Dynamic 3D Gaussian Tracking for Graph-Based Neural Dynamics Modeling
Mingtong Zhang, Kaifeng Zhang, Yunzhu Li
2024-10-28

Summary
This paper introduces a new method for tracking and predicting the movements of objects in videos using advanced 3D modeling techniques, specifically focusing on how robots interact with various objects.
What's the problem?
Current video prediction methods often overlook important 3D information, such as how robots move and how objects change shape during interactions. This lack of consideration limits the effectiveness of these models in real-world robotics applications, where understanding the full dynamics of objects is crucial for tasks like manipulation and control.
What's the solution?
The authors propose a framework that learns object dynamics directly from videos taken from multiple angles (multi-view RGB videos). They use a technique called 3D Gaussian Splatting to create a particle-based model that captures how objects behave when manipulated by robots. This model can predict how objects will move under different conditions and robot actions, allowing for more accurate simulations of object interactions. They tested their method on various deformable materials like ropes and clothes to demonstrate its effectiveness.
Why it matters?
This research is important because it enhances our ability to predict and understand how robots interact with objects in a realistic way. By improving video prediction techniques, this method can lead to better robotic systems that can perform tasks more effectively, making advancements in fields like robotics, automation, and artificial intelligence.
Abstract
Videos of robots interacting with objects encode rich information about the objects' dynamics. However, existing video prediction approaches typically do not explicitly account for the 3D information from videos, such as robot actions and objects' 3D states, limiting their use in real-world robotic applications. In this work, we introduce a framework to learn object dynamics directly from multi-view RGB videos by explicitly considering the robot's action trajectories and their effects on scene dynamics. We utilize the 3D Gaussian representation of 3D Gaussian Splatting (3DGS) to train a particle-based dynamics model using Graph Neural Networks. This model operates on sparse control particles downsampled from the densely tracked 3D Gaussian reconstructions.

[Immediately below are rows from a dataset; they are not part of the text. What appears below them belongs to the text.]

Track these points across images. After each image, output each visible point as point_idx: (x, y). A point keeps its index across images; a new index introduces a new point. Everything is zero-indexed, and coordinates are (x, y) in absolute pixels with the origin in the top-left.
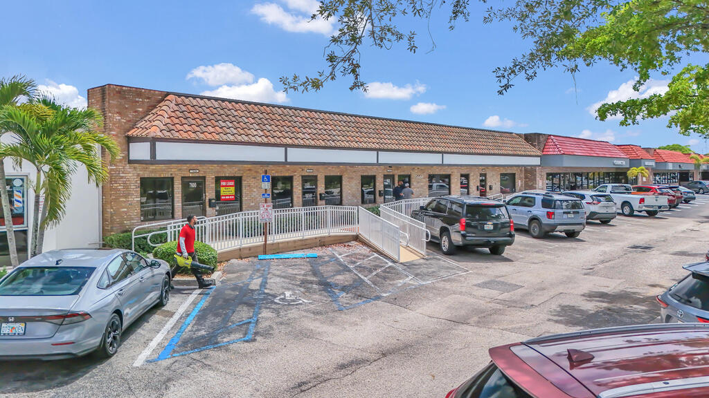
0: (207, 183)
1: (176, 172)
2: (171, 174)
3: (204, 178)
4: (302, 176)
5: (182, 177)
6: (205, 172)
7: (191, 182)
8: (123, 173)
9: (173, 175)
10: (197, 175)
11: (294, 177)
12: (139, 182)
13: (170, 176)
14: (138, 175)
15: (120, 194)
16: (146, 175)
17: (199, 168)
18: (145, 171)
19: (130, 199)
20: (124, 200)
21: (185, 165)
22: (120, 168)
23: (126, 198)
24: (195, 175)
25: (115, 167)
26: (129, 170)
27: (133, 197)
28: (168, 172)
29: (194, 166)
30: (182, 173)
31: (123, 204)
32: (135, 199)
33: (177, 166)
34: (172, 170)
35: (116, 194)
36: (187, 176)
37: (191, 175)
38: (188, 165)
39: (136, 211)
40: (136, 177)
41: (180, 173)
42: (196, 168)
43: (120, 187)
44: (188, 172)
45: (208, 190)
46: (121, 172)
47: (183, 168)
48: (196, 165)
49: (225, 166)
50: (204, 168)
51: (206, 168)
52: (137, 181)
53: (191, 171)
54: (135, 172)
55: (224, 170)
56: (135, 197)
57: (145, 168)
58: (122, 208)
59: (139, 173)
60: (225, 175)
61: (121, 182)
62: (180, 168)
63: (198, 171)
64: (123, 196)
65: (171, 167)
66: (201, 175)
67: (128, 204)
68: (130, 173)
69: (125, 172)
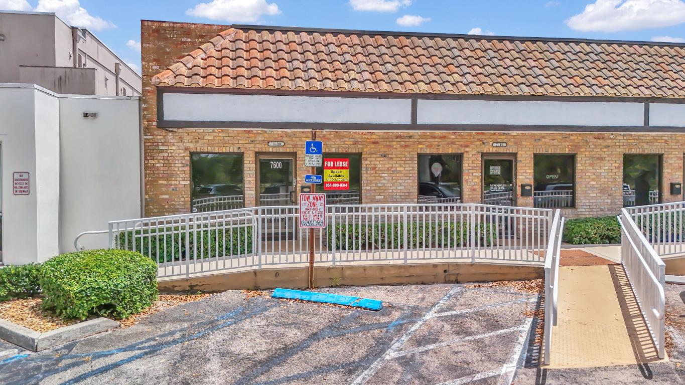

By learning the neural dynamics model on offline robot interaction data, our method can predict object motions under varying initial configurations and unseen robot actions. The 3D transformations of Gaussians can be interpolated from the motions of control particles, enabling the rendering of predicted future object states and achieving action-conditioned video prediction. The dynamics model can also be applied to model-based planning frameworks for object manipulation tasks. We conduct experiments on various kinds of deformable materials, including ropes, clothes, and stuffed animals, demonstrating our framework's ability to model complex shapes and dynamics. Our project page is available at https://gs-dynamics.github.io.